The idea of seeking FDA approval for the software as a treatment intervention is supported by Maxine Stitzer, PhD, professor of psychiatry and behavioral sciences at the Hopkins Bayview Medical Center in Baltimore, who was involved in the first reSET study.
“We could now prescribe this mobile therapy to our patients. I think that’s good,” she said.
“This is the modern age; why should we be dragging our feet?” she asked. The fact that all patients receive the same material is a bonus. “It’s the same for everyone, but patients can go over it at their own pace.” In fact, she said, a lot of the material is standard cognitive behavior therapy that would be delivered by a counselor, but in this case it is delivered online.

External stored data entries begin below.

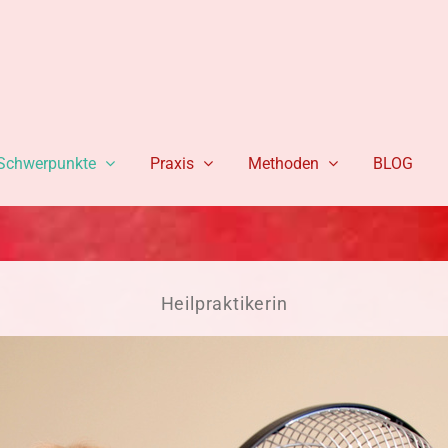
Schwerpunkte
Praxis
Methoden
BLOG
Heilpraktikerin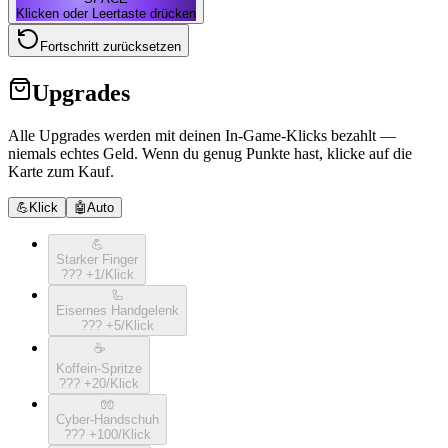
Klicken oder Leertaste drücken
Fortschritt zurücksetzen
Upgrades
Alle Upgrades werden mit deinen In-Game-Klicks bezahlt —
niemals echtes Geld. Wenn du genug Punkte hast, klicke auf die
Karte zum Kauf.
💪
Klick
🤖
Auto
💪
Starker Finger
???
+
1
/Klick
🦾
Eisernes Handgelenk
???
+
5
/Klick
☕️
Koffein-Spritze
???
+
20
/Klick
🧤
Cyber-Handschuh
???
+
100
/Klick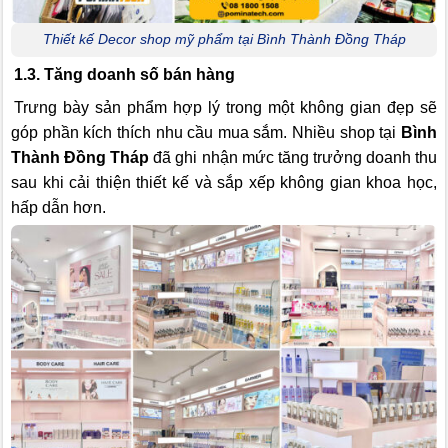
Thiết kế Decor shop mỹ phẩm tại Bình Thành Đồng Tháp
1.3. Tăng doanh số bán hàng
Trưng bày sản phẩm hợp lý trong một không gian đẹp sẽ
góp phần kích thích nhu cầu mua sắm. Nhiều shop tại
Bình
Thành Đồng Tháp
đã ghi nhận mức tăng trưởng doanh thu
sau khi cải thiện thiết kế và sắp xếp không gian khoa học,
hấp dẫn hơn.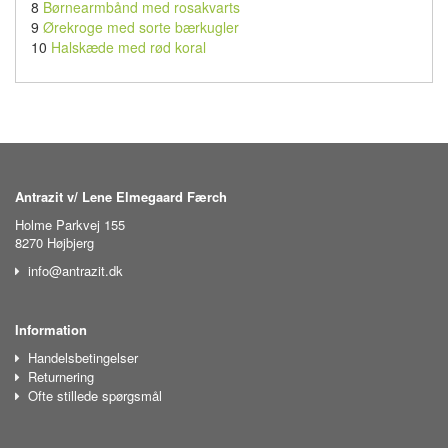
8
Børnearmbånd med rosakvarts
9
Ørekroge med sorte bærkugler
10
Halskæde med rød koral
Antrazit v/ Lene Elmegaard Færch
Holme Parkvej 155
8270 Højbjerg
info@antrazit.dk
Information
Handelsbetingelser
Returnering
Ofte stillede spørgsmål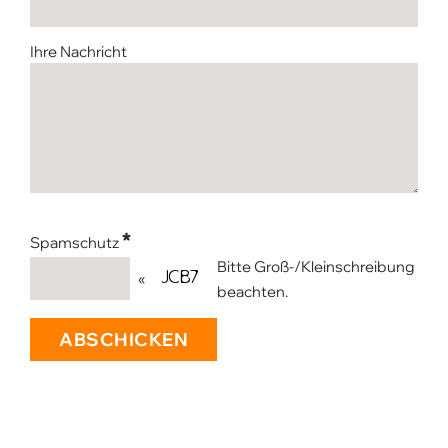
Ihre Nachricht
*
Spamschutz
Bitte Groß-/Kleinschreibung
«
beachten.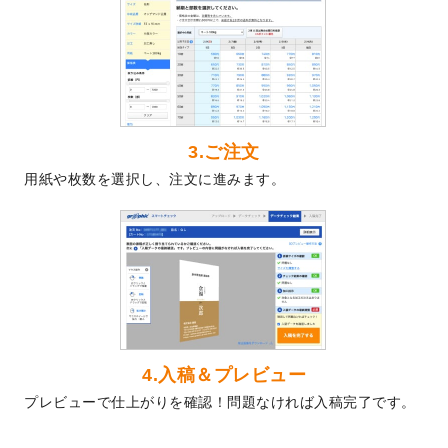
2024/5/22
エコノミータイプののぼり
が作成できるよ
うになりました！
2024/4/30
【新商品】のぼり
が作成できるようになり
ました！
2024/3/21
DMのデザインテンプレート
を追加しまし
た。
3.ご注文
2023/12/22
【新商品】ステッカー
が作成できるように
用紙や枚数を選択し、注文に進みます。
なりました！
2023/12/15
2024年版4月始まりのカレンダーデザイン
テンプレート
を公開いたしました。
2023/10/10
2024年辰年の年賀ポスターデザインテンプ
レート
を公開いたしました。
2023/10/4
箔押し年賀状のデザインテンプレート
を公
開いたしました。
2023/9/25
クリアファイル、封筒、うちわにてオリジ
4.入稿＆プレビュー
ナルデザインで作成できるようになりまし
プレビューで仕上がりを確認！問題なければ入稿完了です。
た！
2023/9/5
2024年辰年の年賀状デザインテンプレート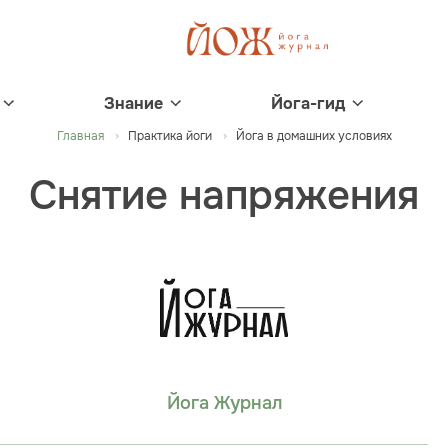
Знание
Йога-гид
Главная
Практика йоги
Йога в домашних условиях
Снятие напряжения
Йога Журнал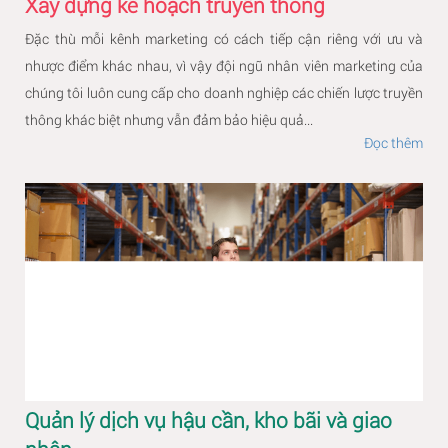
Xây dựng kế hoạch truyền thông
Đặc thù mỗi kênh marketing có cách tiếp cận riêng với ưu và
nhược điểm khác nhau, vì vậy đội ngũ nhân viên marketing của
chúng tôi luôn cung cấp cho doanh nghiệp các chiến lược truyền
thông khác biệt nhưng vẫn đảm bảo hiệu quả...
Đọc thêm
Quản lý dịch vụ hậu cần, kho bãi và giao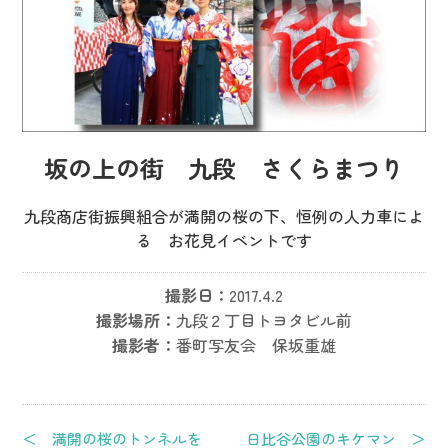
坂の上の街 九段 さくらまつり
九段商店街振興組合が満開の桜の下、恒例の人力車によ
る お花見イベントです
撮影日：
2017.4.2
撮影場所：
九段２丁目トヨタビル前
撮影者：
番町写友会 保坂重雄
＜ 満開の桜のトンネルを
日比谷公園のキケマン ＞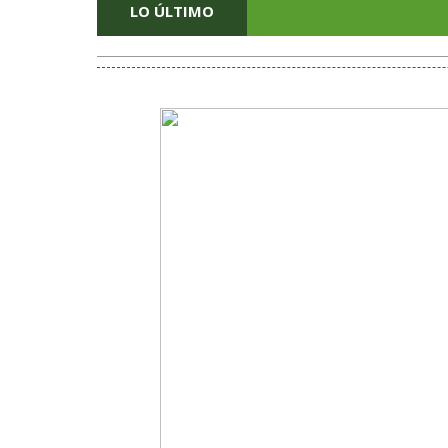
LO ÚLTIMO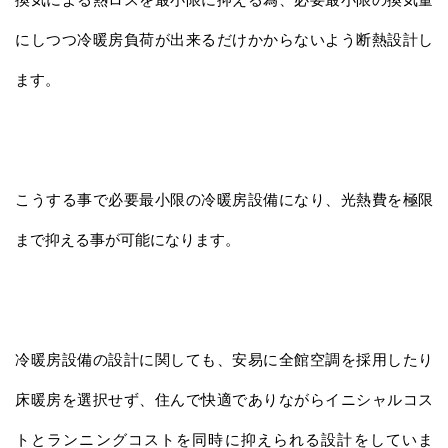
にしつつ冷暖房負荷が出来るだけかからないよう断熱設計し
ます。
こうする事で必要最小限の冷暖房設備になり、光熱費を極限
まで抑える事が可能になります。
冷暖房設備の設計に関しても、安易に全館空調を採用したり
床暖房を選択せず、住んで快適でありながらイニシャルコス
トとランニングコストを同時に抑えられる設計をしていま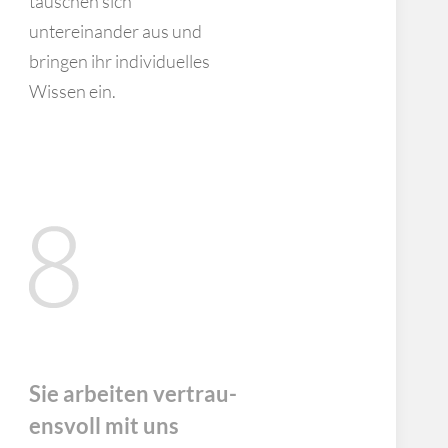
tauschen sich
untereinander aus und
bringen ihr individuelles
Wissen ein.
Sie arbeiten vertrau­
ens­voll mit uns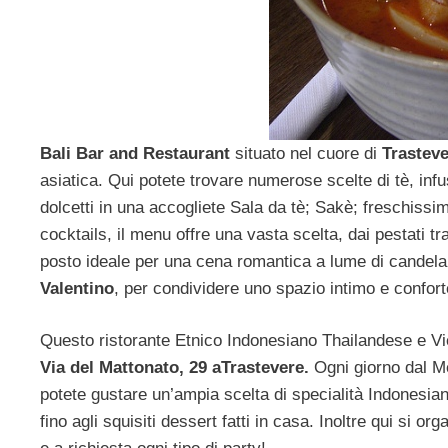
Bali Bar and Restaurant
situato nel cuore di
Trastev
asiatica. Qui potete trovare numerose scelte di tè, inf
dolcetti in una accogliete Sala da tè; Sakè; freschissim
cocktails, il menu offre una vasta scelta, dai pestati trad
posto ideale per una cena romantica a lume di candela
Valentino
, per condividere uno spazio intimo e confort
Questo ristorante Etnico Indonesiano Thailandese e Vi
Via del Mattonato, 29 aTrastevere.
Ogni giorno dal Me
potete gustare un’ampia scelta di specialità Indonesiane
fino agli squisiti dessert fatti in casa. Inoltre qui si o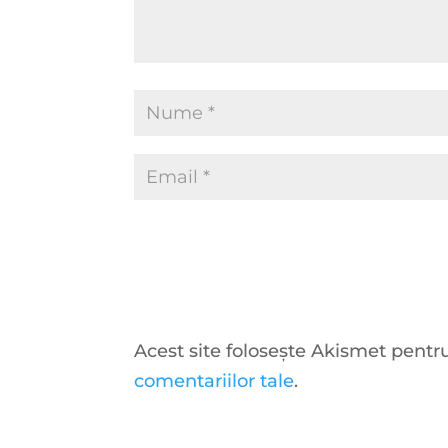
Acest site folosește Akismet pent
comentariilor tale
.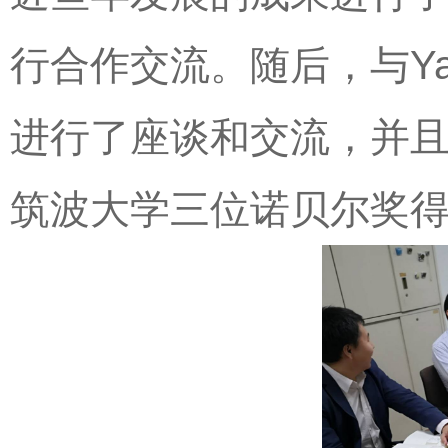
行合作交流。随后，与Yab
进行了座谈和交流，并
筑波大学三位诺贝尔奖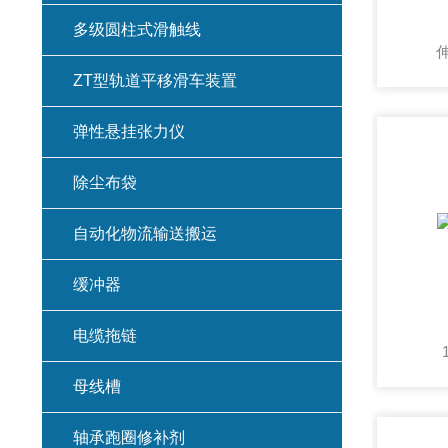
多级圆柱式滑触线
ZT型轨道平移滑车装置
弹性悬挂张力仪
除尘布袋
自动化物流输送搬运
缓冲器
电缆拖链
母线槽
轴承跑圈修补剂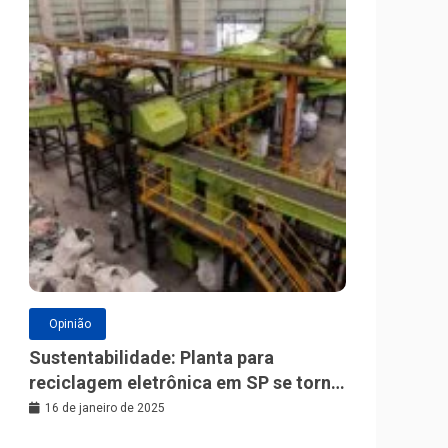
Opinião
Sustentabilidade: Planta para
reciclagem eletrônica em SP se torna
a maior da América Latina
16 de janeiro de 2025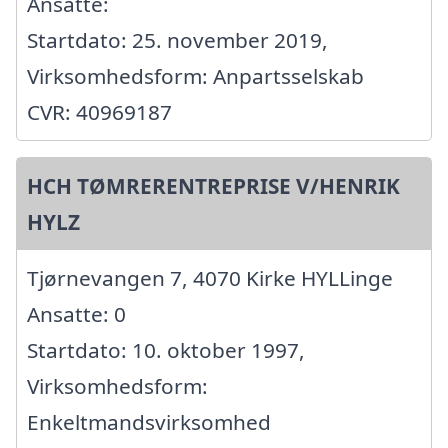
Ansatte:
Startdato: 25. november 2019,
Virksomhedsform: Anpartsselskab
CVR: 40969187
HCH TØMRERENTREPRISE V/HENRIK
HYLZ
Tjørnevangen 7, 4070 Kirke HYLLinge
Ansatte: 0
Startdato: 10. oktober 1997,
Virksomhedsform:
Enkeltmandsvirksomhed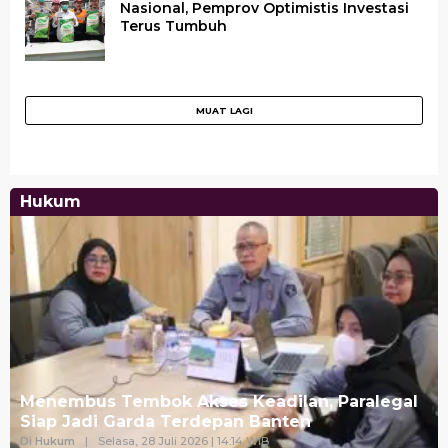
Nasional, Pemprov Optimistis Investasi
Terus Tumbuh
Hukum
Menembus Tembok Akses Keadilan, Paralegal
Siap Jadi Garda Terdepan Banten
Di Hukum
|
Selasa, 28 Juli 2026 | 14:14 WIB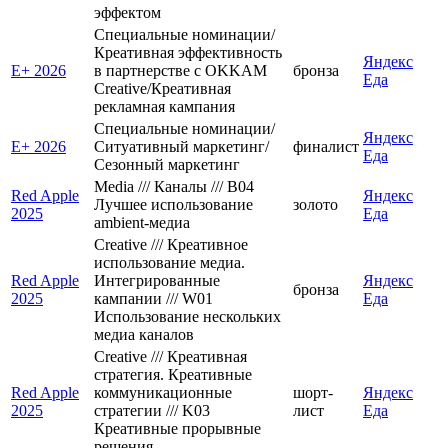
эффектом
Специальные номинации/
Креативная эффективность
Яндекс
E+ 2026
в партнерстве с OKKAM
бронза
Еда
Creative/Креативная
рекламная кампания
Специальные номинации/
Яндекс
E+ 2026
Ситуативный маркетинг/
финалист
Еда
Сезонный маркетинг
Media /// Каналы /// B04
Red Apple
Яндекс
Лучшее использование
золото
2025
Еда
ambient-медиа
Creative /// Креативное
использование медиа.
Red Apple
Интегрированные
Яндекс
бронза
2025
кампании /// W01
Еда
Использование нескольких
медиа каналов
Creative /// Креативная
стратегия. Креативные
Red Apple
коммуникационные
шорт-
Яндекс
2025
стратегии /// K03
лист
Еда
Креативные прорывные
решения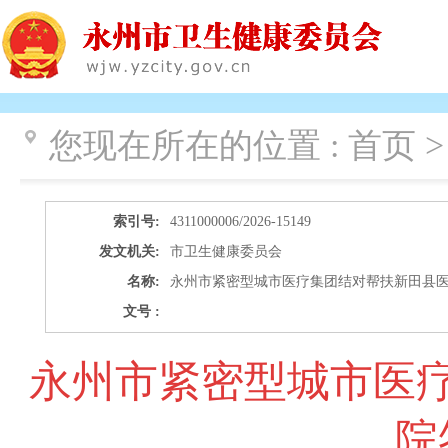
您现在所在的位置 :
首页 >
索引号:
4311000006/2026-15149
发文机关:
市卫生健康委员会
名称:
永州市紧密型城市医疗集团结对帮扶新田县
文号 :
永州市紧密型城市医
院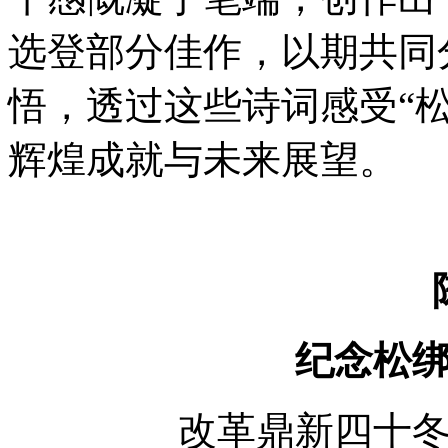
选登部分佳作，以期共同
悟，透过这些诗词感受“松
辉煌成就与未来展望。
纪念松
改革鼎新四十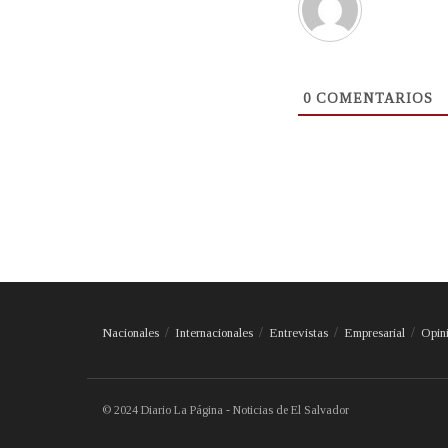
0
COMENTARIOS
Nacionales
Internacionales
Entrevistas
Empresarial
Opin
© 2024 Diario La Página - Noticias de El Salvador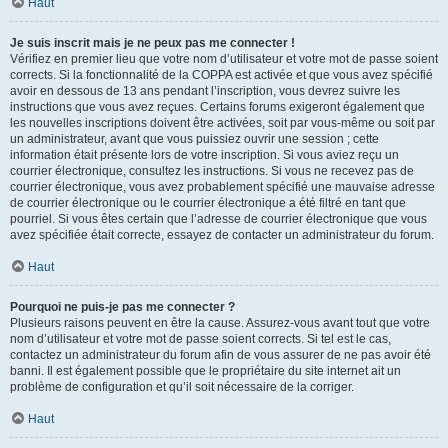
Haut
Je suis inscrit mais je ne peux pas me connecter !
Vérifiez en premier lieu que votre nom d’utilisateur et votre mot de passe soient
corrects. Si la fonctionnalité de la COPPA est activée et que vous avez spécifié
avoir en dessous de 13 ans pendant l’inscription, vous devrez suivre les
instructions que vous avez reçues. Certains forums exigeront également que
les nouvelles inscriptions doivent être activées, soit par vous-même ou soit par
un administrateur, avant que vous puissiez ouvrir une session ; cette
information était présente lors de votre inscription. Si vous aviez reçu un
courrier électronique, consultez les instructions. Si vous ne recevez pas de
courrier électronique, vous avez probablement spécifié une mauvaise adresse
de courrier électronique ou le courrier électronique a été filtré en tant que
pourriel. Si vous êtes certain que l’adresse de courrier électronique que vous
avez spécifiée était correcte, essayez de contacter un administrateur du forum.
Haut
Pourquoi ne puis-je pas me connecter ?
Plusieurs raisons peuvent en être la cause. Assurez-vous avant tout que votre
nom d’utilisateur et votre mot de passe soient corrects. Si tel est le cas,
contactez un administrateur du forum afin de vous assurer de ne pas avoir été
banni. Il est également possible que le propriétaire du site internet ait un
problème de configuration et qu’il soit nécessaire de la corriger.
Haut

She pointed out that some groups of people had difficulty with the software, especially those with a lower level of education. The concept of reimbursement for digital therapy is good, she said, “but we do want to make sure that it is efficacious in the way it is being delivered.”
Others said they agree.
“For the right patient, I would be willing to try an app,” said session moderator Arshya Vahabzadeh, MD, chief medical officer for Brain Power. He said he applauds Pear Therapeutics for going through clinical trials to test their approach. “It’s a high bar, and it would suggest robustness. Not all companies are doing that; it’s too expensive for most digital companies.”
“There is research showing that people with mental illness are willing and able to use devices,” Dr Vahabzadeh reported. “But I have to say that some psychiatrists, in particular those focusing on psychotherapy instead of medication management, may be reluctant to prescribe an app because of the effect the technology might have on the doctor–patient therapeutic relationship.”
“It could put a wedge between them,” he pointed out.
Dr McCann is chief executive officer of Pear Therapeutics. Dr Stitzer and Dr Vahabzadeh have disclosed no relevant financial relationships.
Consumer Technology Association 2017 Digital Health Summit. Presented January 6, 2017.